Same property type. Same weather. The difference is design and commissioning, and it starts with whether the heat loss calculation was done before the unit was chosen. An oversized heat pump short-cycles, runs hot, and wears out faster than a correctly sized one. Multiply this pattern across the UK’s heat pump fleet and you get the spread visible in monitored performance data.
The Specifying Process That Separates Good Installs From Bad Ones
For architects, specifiers, and main contractors involved in retrofit projects, the indicators of a properly designed heat pump installation are reasonably straightforward to check at quote stage.
A credible quote includes the heat loss figure for the property and shows it room by room, not as a single total. It specifies the target flow temperature and explains the emitter schedule that supports it: which radiators stay, which are being upgraded, and why. It documents the cylinder size and the domestic hot water strategy. It identifies the outdoor unit location with the MCS 020 a) noise calculation already run. It explains what weather compensation configuration the system will use at handover.
A weak quote skips most of this and quotes a unit size with a price. The unit might be from the same manufacturer as the strong quote. The result will be very different.
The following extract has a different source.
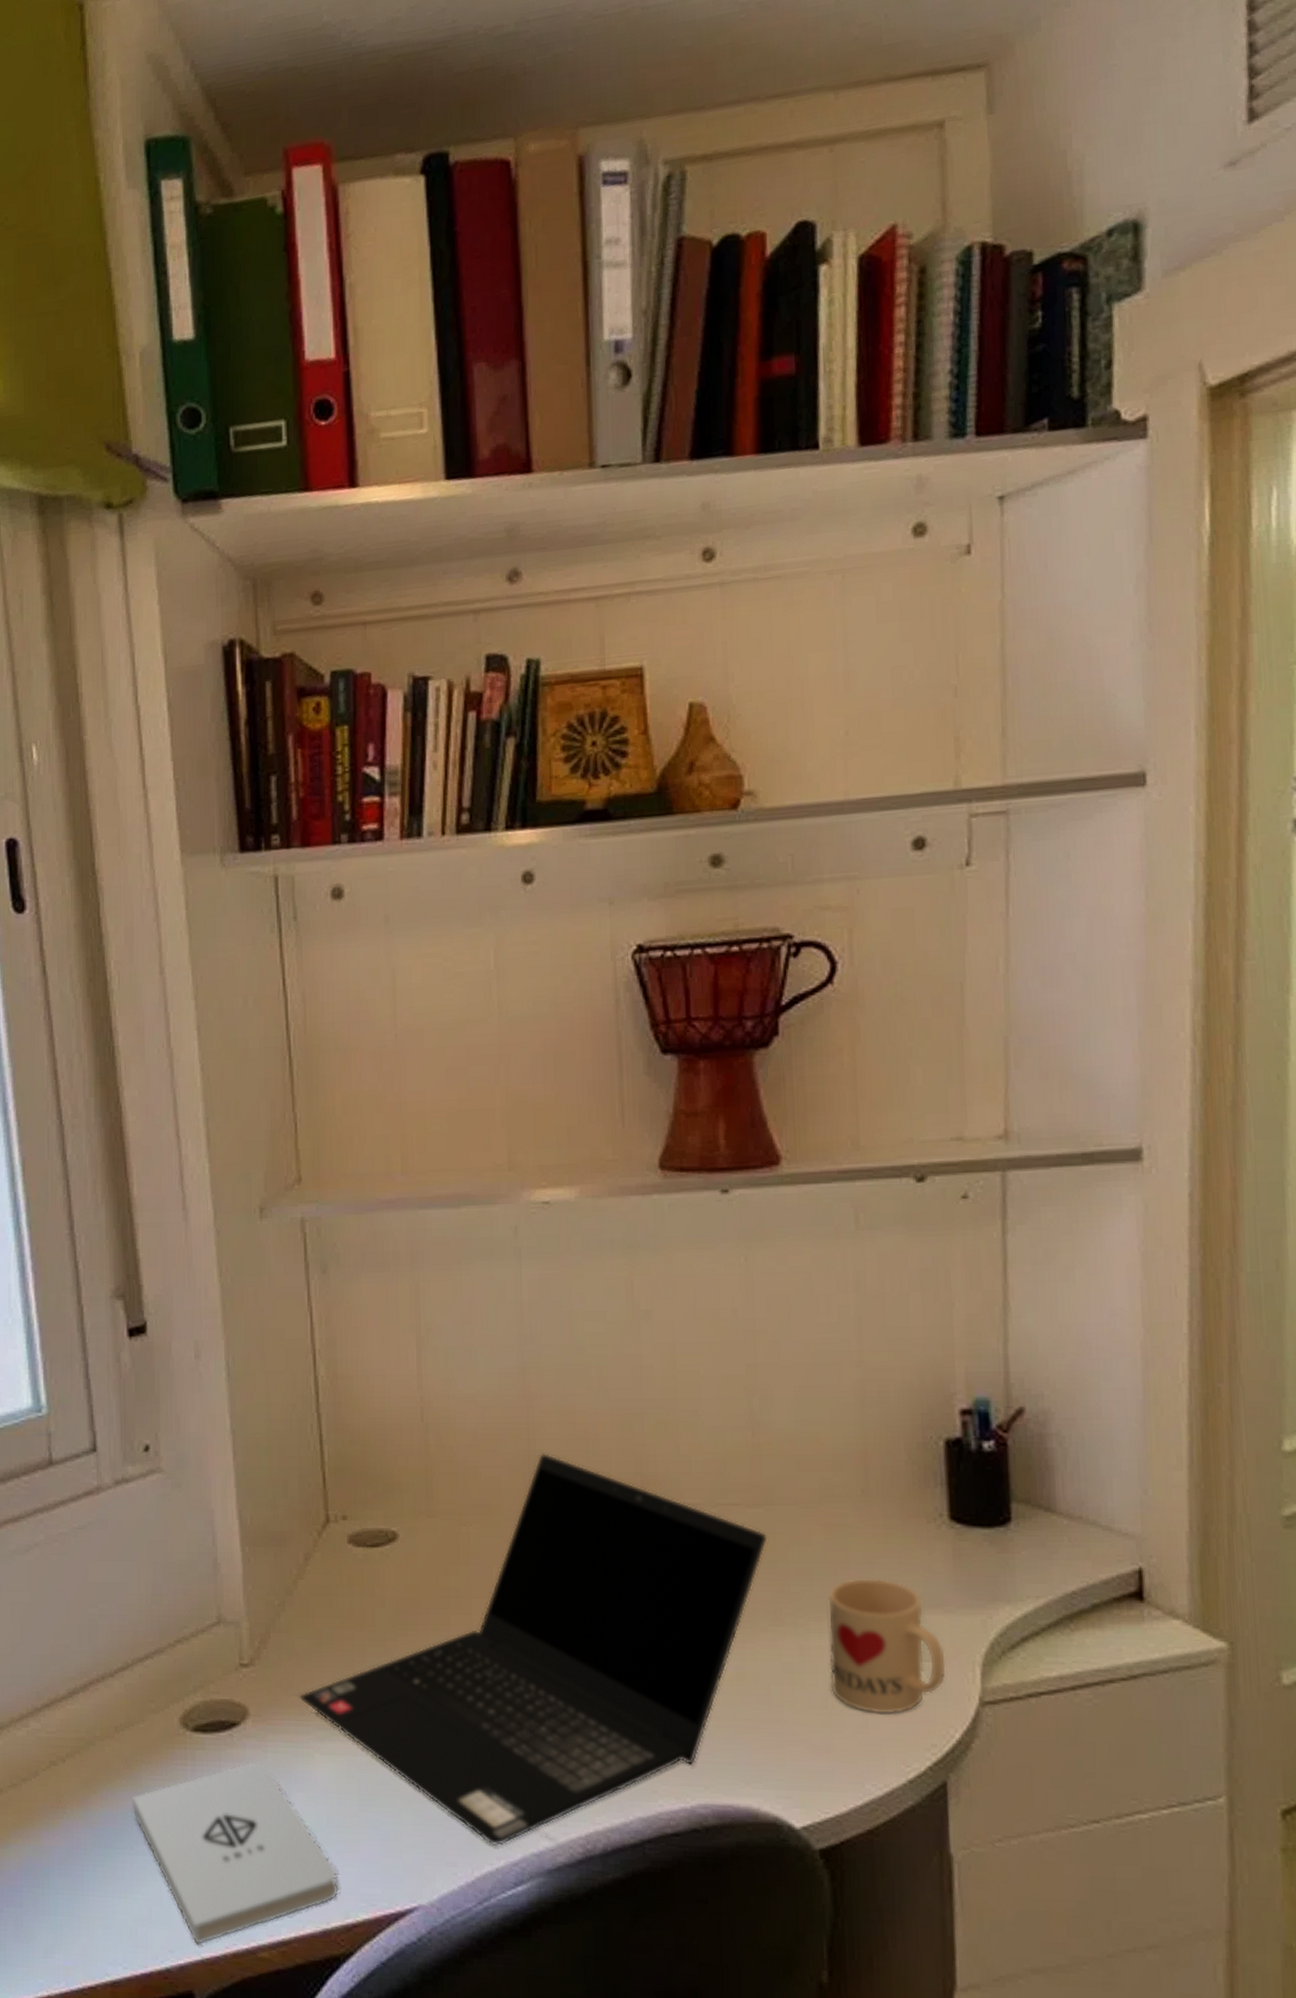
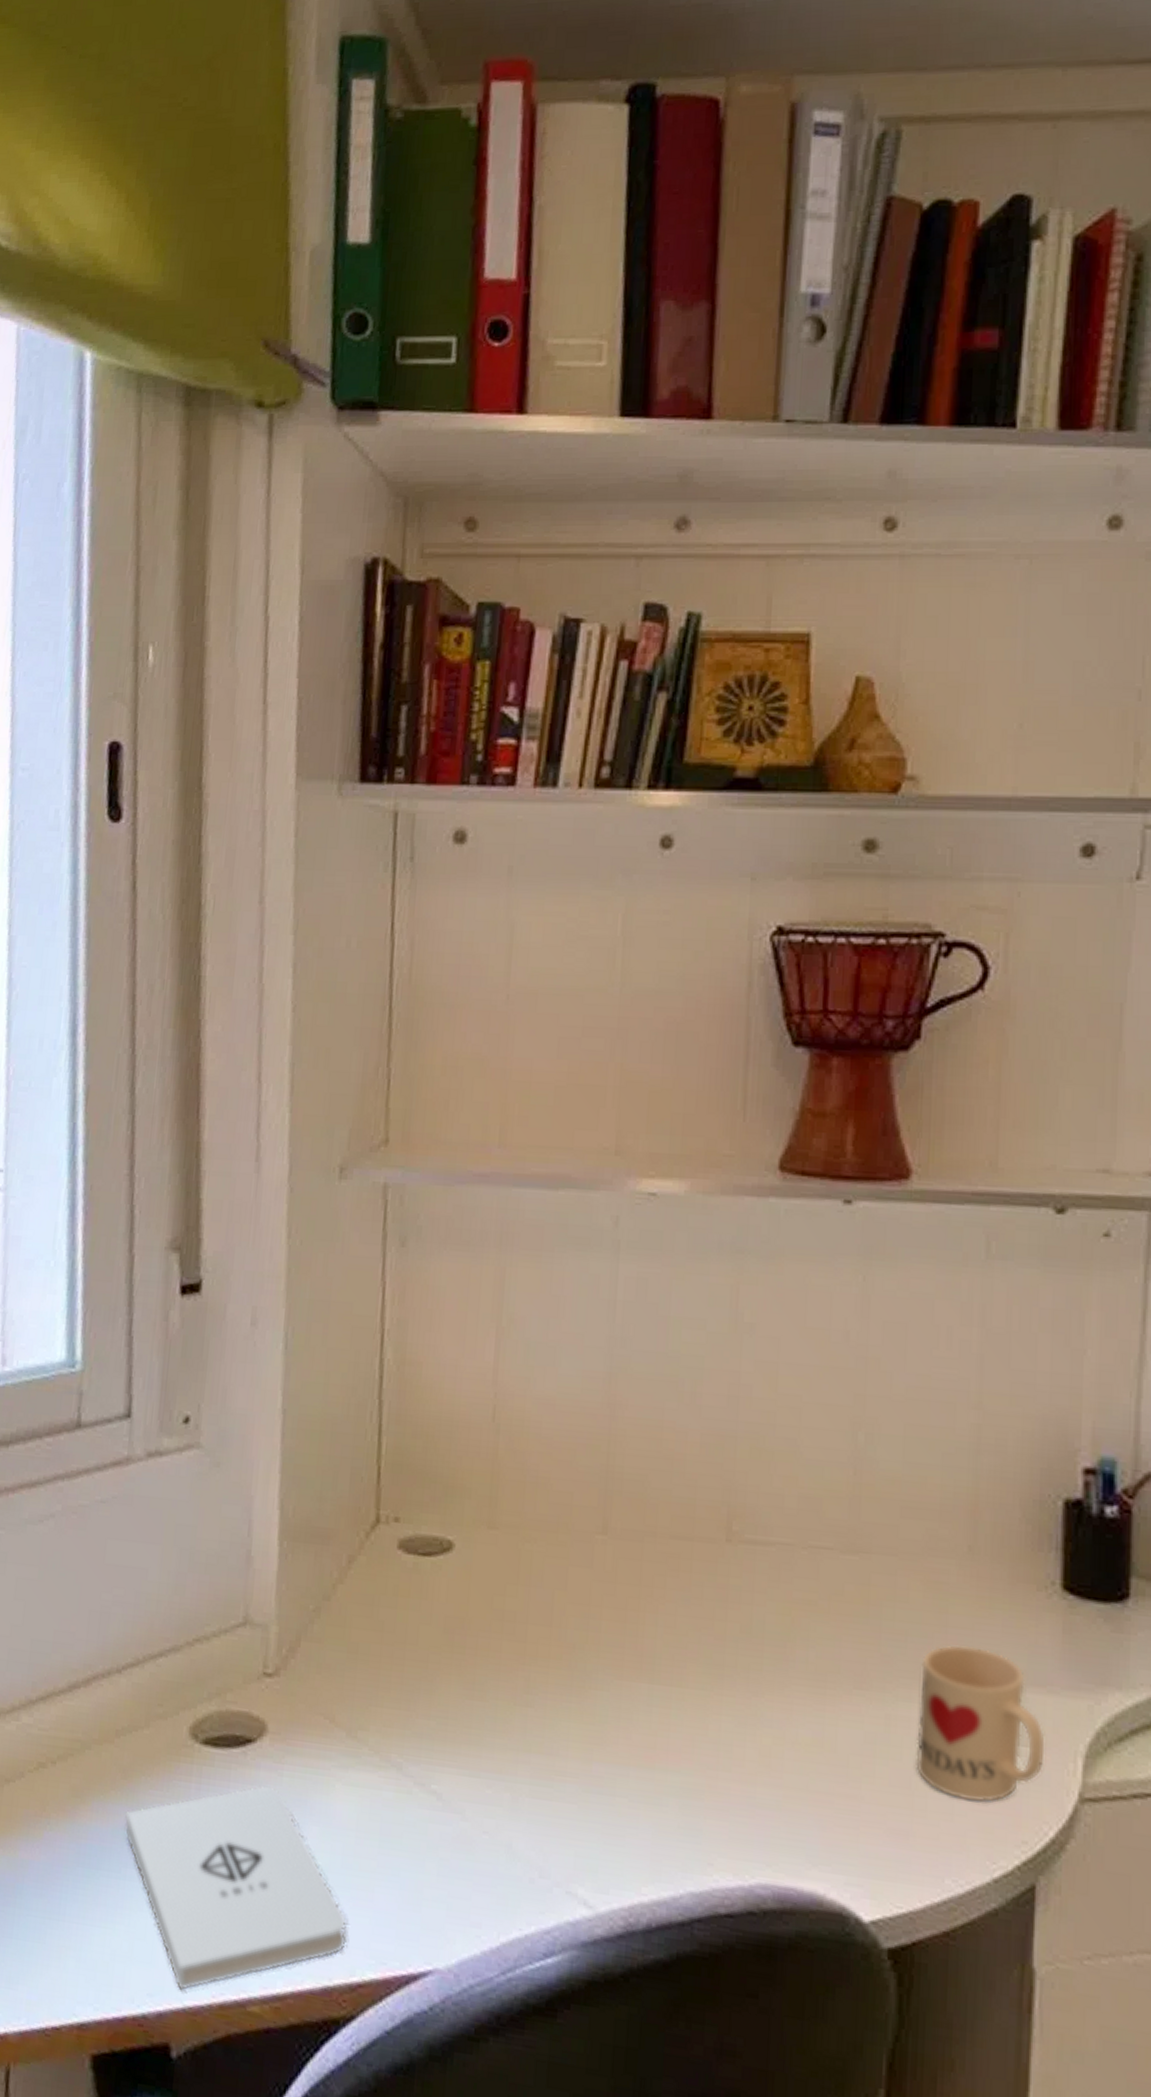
laptop computer: present [299,1454,768,1846] -> none [325,1470,861,1909]

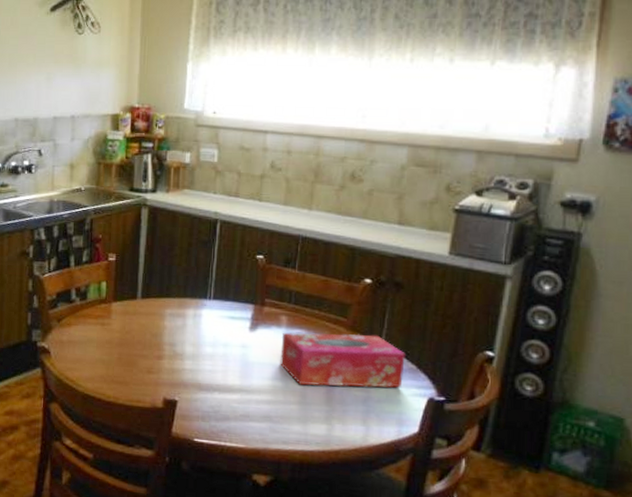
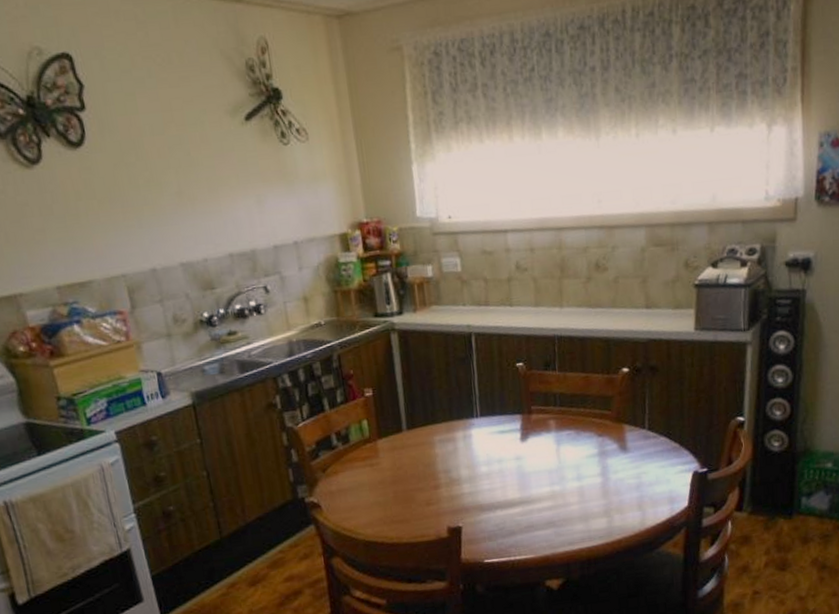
tissue box: present [280,332,405,388] -> none [552,421,669,485]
What This Means for Architects, Specifiers, and Homeowners
The implication for anyone advising clients on a heat pump installation is to push the conversation off brand and onto design discipline. The questions worth asking installers are not which manufacturer they prefer. The questions are: do you produce a room-by-room heat loss figure? What target flow temperature is your design built around? Which radiators will need upgrading? How is the system commissioned and what happens if performance falls below specification in the first year?
The heat pump industry doesn’t have a hardware problem. It has a design discipline problem. The brand on the outdoor unit matters far less than the calculation that should have determined which unit to specify, where to put it, and how to run it. Anyone procuring a heat pump installation, whether for their own home or on behalf of a client, who internalises that single point is already ahead of most of the market.